Depuis quelques jours, l’Union européenne (UE) est vent debout pour dénoncer la dégradation du climat sécuritaire dans l’Est de la RD Congo, occasionnée par les avancées territoriales massives de l’armée rwandaise et de ses supplétifs du M23. Ces derniers auraient déjà pris le contrôle de la ville de Goma bien que le service de communication de la présidence rdcongolaise démente cette information en ajoutant même que l’armée est en train de repousser l’armée rwandaise et le M23 hors de certains quartiers de Goma. Dont acte ! Goma est la principale ville de la province du Nord-Kivu avec un million d’habitants avant le conflit.

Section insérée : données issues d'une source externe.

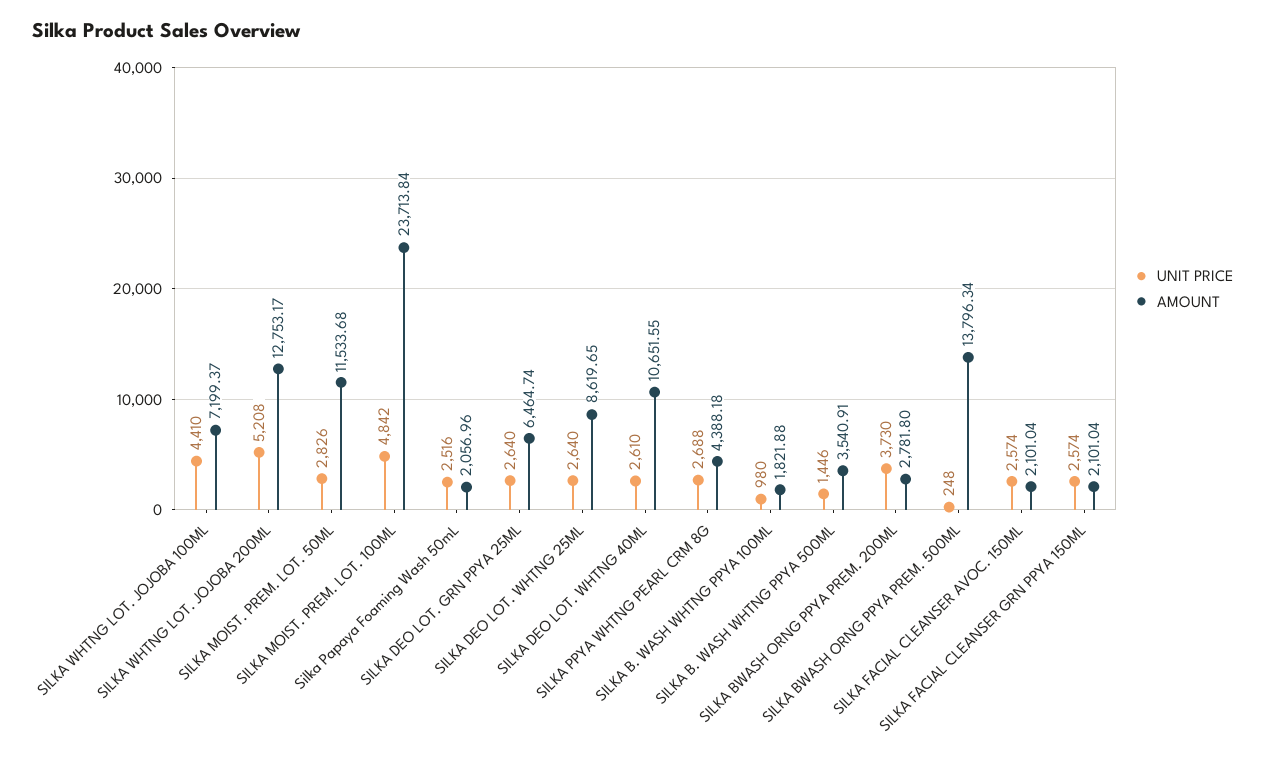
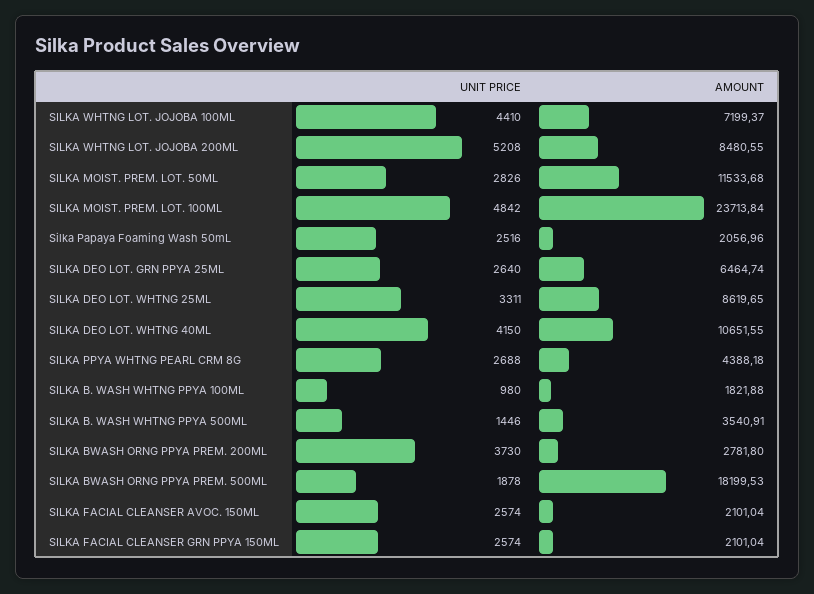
  {
    "UNIT PRICE": {
      "SILKA WHTNG LOT. JOJOBA 100ML": 4410,
      "SILKA WHTNG LOT. JOJOBA 200ML": 5208,
      "SILKA MOIST. PREM. LOT. 50ML": 2826,
      "SILKA MOIST. PREM. LOT. 100ML": 4842,
      "Silka Papaya Foaming Wash 50mL": 2516,
      "SILKA DEO LOT. GRN PPYA 25ML": 2640,
-     "SILKA DEO LOT. WHTNG 25ML": 2640,
+     "SILKA DEO LOT. WHTNG 25ML": 3311,
-     "SILKA DEO LOT. WHTNG 40ML": 2610,
+     "SILKA DEO LOT. WHTNG 40ML": 4150,
      "SILKA PPYA WHTNG PEARL CRM 8G": 2688,
      "SILKA B. WASH WHTNG PPYA 100ML": 980,
      "SILKA B. WASH WHTNG PPYA 500ML": 1446,
      "SILKA BWASH ORNG PPYA PREM. 200ML": 3730,
-     "SILKA BWASH ORNG PPYA PREM. 500ML": 248,
+     "SILKA BWASH ORNG PPYA PREM. 500ML": 1878,
      "SILKA FACIAL CLEANSER AVOC. 150ML": 2574,
      "SILKA FACIAL CLEANSER GRN PPYA 150ML": 2574
    },
    "AMOUNT": {
      "SILKA WHTNG LOT. JOJOBA 100ML": 7199.37,
-     "SILKA WHTNG LOT. JOJOBA 200ML": 12753.17,
+     "SILKA WHTNG LOT. JOJOBA 200ML": 8480.55,
      "SILKA MOIST. PREM. LOT. 50ML": 11533.68,
      "SILKA MOIST. PREM. LOT. 100ML": 23713.84,
      "Silka Papaya Foaming Wash 50mL": 2056.96,
      "SILKA DEO LOT. GRN PPYA 25ML": 6464.74,
      "SILKA DEO LOT. WHTNG 25ML": 8619.65,
      "SILKA DEO LOT. WHTNG 40ML": 10651.55,
      "SILKA PPYA WHTNG PEARL CRM 8G": 4388.18,
      "SILKA B. WASH WHTNG PPYA 100ML": 1821.88,
      "SILKA B. WASH WHTNG PPYA 500ML": 3540.91,
      "SILKA BWASH ORNG PPYA PREM. 200ML": 2781.8,
-     "SILKA BWASH ORNG PPYA PREM. 500ML": 13796.34,
+     "SILKA BWASH ORNG PPYA PREM. 500ML": 18199.53,
      "SILKA FACIAL CLEANSER AVOC. 150ML": 2101.04,
      "SILKA FACIAL CLEANSER GRN PPYA 150ML": 2101.04
    }
  }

Les succès de l’armée rwandaise et du M23 ne se seraient pas produits sans un soutien financier massif de l’UE, spécialiste du double langage.
Pour comprendre les raisons de ce regain des violences, après qu’il ait été observé une longue période de relative accalmie, il faut remonter à l’été dernier, lorsque Paul Kagame se démenait pour percevoir la rallonge de 20 millions d’euros prévue dans le cadre de la mission de protection par les soldats rwandais des infrastructures appartenant à la société française, TotalEnergies, au Mozambique (sur notre photo, Paul Kagame à l’Elysée où il se comporte comme un habitué des lieux).
Bloquée pendant plusieurs mois par le veto des Pays-Bas, la Suède et l’Allemagne, qui craignaient que ces fonds ne soient utilisés à des fins militaires et expansionnistes en RD Congo, l’aide financière réclamée par le Rwanda a fini par être accordée en fin 2024, après que Paris et Lisbonne eurent pesé de tout leur poids, et que la Belgique s’était abstenue pour exprimer son désaccord. A l’époque, Afrique Education avait fustigé la dangerosité de cette décision.
Et il n’aura pas fallu longtemps pour que la suite des événements ne lui donne raison, les hostilités dans l’Est de la RDC ayant repris suite au décaissement des 20 millions d’euros, et plusieurs rapports faisant état de la forte progression des forces rwandaises en sol congolais étant publiés. Dans un tel contexte, voir l’UE lancer des appels au cessez-le-feu (aujourd’hui) ne relève-t-il pas d’une profonde hypocrisie à l’endroit des populations rdcongolaises ?
Sans ce soutien massif de l’UE, Kigali aurait été contrainte de déposer les armes et de s’asseoir à la table de négociations en vue d’un retrait de ses éléments armés hors du territoire rdcongolais. Elle a plutôt été réarmée, et continue d’entretenir l’idée selon laquelle si les pays occidentaux voulaient que ce conflit prenne fin, ils lui auraient coupé les vivres. En l’absence de mesures traduisant cette vérité, elle s’estime fondée de poursuivre l’invasion de son voisin.
Le fait que malgré qu’elle dispose de tous les moyens pour museler le Rwanda, mais se borne à de simples discours sans effet quelconque rend l’UE complice de tout ce qui se passe en RDC. Cette hypocrisie ne fera qu’accroître le ressentiment des Africains envers des nations européennes, comme la France, qui, une fois encore, acceptent de jouer le mauvais rôle sans se préoccuper des conséquences de demain. Afrique Education sera, en tout cas, là pour les lui rappeler.